As you may know, three friends and I ran GearBits, a tech-oriented blog, for about 15 months. In June, we put it on hiatus because real life was getting in the way of our posting (darn you, real life!). Since then, I've started this personal blog on my home machine, but I'd like to somehow combine them so that what was posted on GearBits isn't lost.
GearBits was run using Movable Type 2.66, which was free for multi-author, non-profit blogs, and is hosted on a friend's machine (thanks, Hal!). This blog is powered by Movable Type 3.x, which is not free for multi-author blogs, and is hosted on my own webserver at home. I don't really want to have to pay just to keep archived material in its original form, but I would like to retain its structure.
Also, GearBits got, and still gets, a fair bit of traffic, so I'd like to serve those readers with some new content. But, I don't want to have to maintain two separate blogs. Does anyone have a solution/suggestion for migrating GearBits?
Comments
Don't worry about the multi-user portion.
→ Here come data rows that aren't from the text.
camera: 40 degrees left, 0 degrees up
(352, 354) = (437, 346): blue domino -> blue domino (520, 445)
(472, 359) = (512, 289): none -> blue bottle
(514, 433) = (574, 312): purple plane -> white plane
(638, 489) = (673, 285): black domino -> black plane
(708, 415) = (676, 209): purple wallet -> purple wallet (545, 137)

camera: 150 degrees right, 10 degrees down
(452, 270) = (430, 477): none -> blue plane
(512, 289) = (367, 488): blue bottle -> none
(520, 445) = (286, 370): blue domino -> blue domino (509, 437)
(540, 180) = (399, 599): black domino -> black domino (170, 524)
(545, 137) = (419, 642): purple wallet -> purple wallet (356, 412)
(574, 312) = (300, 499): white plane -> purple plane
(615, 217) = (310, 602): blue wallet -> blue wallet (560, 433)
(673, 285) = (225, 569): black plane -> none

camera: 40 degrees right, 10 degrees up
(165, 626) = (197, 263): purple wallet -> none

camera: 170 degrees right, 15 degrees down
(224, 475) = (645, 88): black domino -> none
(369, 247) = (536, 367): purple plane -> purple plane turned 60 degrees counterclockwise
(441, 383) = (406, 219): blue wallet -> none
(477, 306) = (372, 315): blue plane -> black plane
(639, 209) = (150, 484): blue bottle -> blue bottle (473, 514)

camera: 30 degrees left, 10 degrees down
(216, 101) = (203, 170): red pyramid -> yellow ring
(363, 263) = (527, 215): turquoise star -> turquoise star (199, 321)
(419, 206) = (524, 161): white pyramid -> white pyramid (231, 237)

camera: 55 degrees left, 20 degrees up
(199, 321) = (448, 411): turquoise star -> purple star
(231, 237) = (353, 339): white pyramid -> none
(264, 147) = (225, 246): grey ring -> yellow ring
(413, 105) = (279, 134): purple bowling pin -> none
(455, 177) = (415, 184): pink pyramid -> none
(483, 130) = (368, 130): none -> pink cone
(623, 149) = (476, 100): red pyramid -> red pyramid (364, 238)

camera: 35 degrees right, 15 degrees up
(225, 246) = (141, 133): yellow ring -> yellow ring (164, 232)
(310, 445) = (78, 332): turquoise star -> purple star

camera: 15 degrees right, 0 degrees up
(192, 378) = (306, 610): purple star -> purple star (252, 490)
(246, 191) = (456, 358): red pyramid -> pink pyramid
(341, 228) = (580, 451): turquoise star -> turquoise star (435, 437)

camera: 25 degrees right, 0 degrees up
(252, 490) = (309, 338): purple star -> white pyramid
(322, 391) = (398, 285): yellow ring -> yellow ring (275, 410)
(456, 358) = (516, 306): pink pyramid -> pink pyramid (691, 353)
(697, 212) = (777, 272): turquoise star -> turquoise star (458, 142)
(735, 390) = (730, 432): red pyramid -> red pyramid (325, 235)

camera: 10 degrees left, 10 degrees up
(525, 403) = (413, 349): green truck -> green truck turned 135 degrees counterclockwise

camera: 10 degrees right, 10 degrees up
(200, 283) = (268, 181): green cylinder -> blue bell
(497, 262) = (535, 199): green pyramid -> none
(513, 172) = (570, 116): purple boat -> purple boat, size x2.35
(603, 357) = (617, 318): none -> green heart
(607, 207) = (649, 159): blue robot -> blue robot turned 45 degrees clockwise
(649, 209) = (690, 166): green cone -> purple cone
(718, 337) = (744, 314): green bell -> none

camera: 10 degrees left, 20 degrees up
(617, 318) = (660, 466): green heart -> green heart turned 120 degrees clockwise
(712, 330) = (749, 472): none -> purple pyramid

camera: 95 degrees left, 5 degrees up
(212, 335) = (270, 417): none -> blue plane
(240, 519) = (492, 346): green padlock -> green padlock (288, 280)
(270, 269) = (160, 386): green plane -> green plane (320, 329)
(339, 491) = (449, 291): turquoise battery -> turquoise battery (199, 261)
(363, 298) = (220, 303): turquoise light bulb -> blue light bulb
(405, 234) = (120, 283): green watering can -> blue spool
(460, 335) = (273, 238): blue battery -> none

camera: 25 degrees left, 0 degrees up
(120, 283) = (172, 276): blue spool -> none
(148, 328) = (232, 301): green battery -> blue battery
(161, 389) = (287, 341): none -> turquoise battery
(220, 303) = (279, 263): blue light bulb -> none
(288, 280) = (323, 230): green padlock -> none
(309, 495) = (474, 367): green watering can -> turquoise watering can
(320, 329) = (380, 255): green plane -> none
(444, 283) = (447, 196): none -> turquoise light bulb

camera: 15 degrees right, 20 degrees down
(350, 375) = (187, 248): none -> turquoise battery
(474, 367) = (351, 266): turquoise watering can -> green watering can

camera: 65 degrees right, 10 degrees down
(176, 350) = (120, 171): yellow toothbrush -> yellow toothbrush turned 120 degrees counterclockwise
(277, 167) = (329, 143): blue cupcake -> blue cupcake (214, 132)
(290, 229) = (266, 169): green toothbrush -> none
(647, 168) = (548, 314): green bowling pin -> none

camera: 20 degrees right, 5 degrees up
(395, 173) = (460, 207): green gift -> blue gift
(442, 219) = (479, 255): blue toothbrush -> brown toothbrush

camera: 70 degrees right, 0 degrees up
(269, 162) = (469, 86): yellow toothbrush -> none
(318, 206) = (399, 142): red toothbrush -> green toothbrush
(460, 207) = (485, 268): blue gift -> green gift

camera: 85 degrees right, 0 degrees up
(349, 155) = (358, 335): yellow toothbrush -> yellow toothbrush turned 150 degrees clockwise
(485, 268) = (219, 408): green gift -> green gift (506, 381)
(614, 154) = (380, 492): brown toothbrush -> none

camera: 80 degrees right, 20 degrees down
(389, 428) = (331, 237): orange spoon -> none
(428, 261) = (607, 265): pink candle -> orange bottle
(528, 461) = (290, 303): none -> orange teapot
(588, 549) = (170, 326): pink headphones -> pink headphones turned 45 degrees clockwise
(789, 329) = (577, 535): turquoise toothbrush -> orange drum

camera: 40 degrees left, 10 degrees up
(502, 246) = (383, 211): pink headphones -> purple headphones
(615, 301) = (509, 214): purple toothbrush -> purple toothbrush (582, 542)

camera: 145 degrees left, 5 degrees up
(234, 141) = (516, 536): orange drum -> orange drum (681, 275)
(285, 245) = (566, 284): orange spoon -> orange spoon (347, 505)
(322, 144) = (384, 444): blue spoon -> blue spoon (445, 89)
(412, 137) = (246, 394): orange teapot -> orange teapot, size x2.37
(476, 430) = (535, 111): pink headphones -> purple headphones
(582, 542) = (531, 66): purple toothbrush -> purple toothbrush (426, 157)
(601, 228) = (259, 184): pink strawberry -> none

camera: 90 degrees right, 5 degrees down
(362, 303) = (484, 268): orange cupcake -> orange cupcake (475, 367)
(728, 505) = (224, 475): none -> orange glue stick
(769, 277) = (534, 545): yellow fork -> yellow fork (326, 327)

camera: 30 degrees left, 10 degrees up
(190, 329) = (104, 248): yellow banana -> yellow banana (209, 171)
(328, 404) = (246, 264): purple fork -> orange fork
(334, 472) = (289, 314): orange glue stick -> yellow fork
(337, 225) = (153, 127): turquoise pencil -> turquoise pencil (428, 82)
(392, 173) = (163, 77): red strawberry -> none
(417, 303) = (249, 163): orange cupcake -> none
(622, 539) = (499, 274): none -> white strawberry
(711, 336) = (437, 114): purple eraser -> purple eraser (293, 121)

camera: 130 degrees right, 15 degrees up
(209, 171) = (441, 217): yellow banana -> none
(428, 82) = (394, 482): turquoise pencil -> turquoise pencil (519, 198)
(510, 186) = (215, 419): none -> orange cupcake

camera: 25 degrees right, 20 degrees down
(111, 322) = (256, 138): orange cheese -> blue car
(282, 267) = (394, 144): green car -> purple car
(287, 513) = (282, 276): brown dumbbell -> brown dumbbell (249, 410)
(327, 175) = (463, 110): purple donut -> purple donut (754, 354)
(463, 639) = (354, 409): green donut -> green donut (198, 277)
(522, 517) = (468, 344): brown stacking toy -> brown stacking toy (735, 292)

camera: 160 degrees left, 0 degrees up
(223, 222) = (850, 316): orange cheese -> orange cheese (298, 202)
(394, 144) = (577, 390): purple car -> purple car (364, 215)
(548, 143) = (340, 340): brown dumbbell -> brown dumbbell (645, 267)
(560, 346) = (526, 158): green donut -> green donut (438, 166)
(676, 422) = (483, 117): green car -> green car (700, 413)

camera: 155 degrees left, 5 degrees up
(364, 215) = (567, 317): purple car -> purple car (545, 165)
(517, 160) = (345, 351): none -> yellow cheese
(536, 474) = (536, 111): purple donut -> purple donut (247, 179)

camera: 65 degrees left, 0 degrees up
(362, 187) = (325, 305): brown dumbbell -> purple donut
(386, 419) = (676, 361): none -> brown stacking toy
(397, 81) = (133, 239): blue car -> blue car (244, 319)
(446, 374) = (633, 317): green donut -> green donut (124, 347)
IIRC, they count *active* users for that very reason.
The bigger problem might be the actual moving. You could use the import/export. However, that will simply move the content. It *won't* necessarily keep the file structure. As such, search engines would be pointing the wrong place.
If I were you... I would export the *new* blog to a file system. Completely move the old blog over. Upgrade the old blog to 3.15. Start a new blog and import the new blog into the old blog. Wow that was confusing....
Posted by: steve
at January 28, 2005 12:16 PM
[scratches head] Ummm, uh huh. OK. :-) I'll chew on that for a while, Steve.
I wonder if I could simply mirror my old blog on my own server and then change the DNS information to redirect traffic there. Hmm...that might work in the short run.
Posted by: craigf
at January 29, 2005 10:47 AM
OK OK OK -- I fear that I was a little vague. The main problem comes down to the fact that GearBits archived pages based on an internal post count (e.g. 00342.html). Unfortunately, this number has nothing to do with the post itself. It is merely a bookkeeping number used by MT to ensure that each post is unique. If you were to export Gearbits (from its current location) and import it into your current installation of MT, those numbers would start building based on the internal count of your current installation. Stated succinctly, every post would get a different permalink. All links to your site would be broken and, at least in the short-term, search engines would be referring to broken links.
Your new site doesn’t have this problem (as its permalinks and determined by title name). So…
You can export your personal site (using the export function).
Replace your personal site with the entire Gearbits installation (DB and all).
Upgrade that installation to 3.15
Import your personal site into the newly upgraded MT.
Am I making any sense to anyone?
Posted by: steve at January 29, 2005 2:47 PM
yeah, i think i get where you're going. i'll have to play around with stuff and see if it works as theorized. thanks for the suggestions, steve.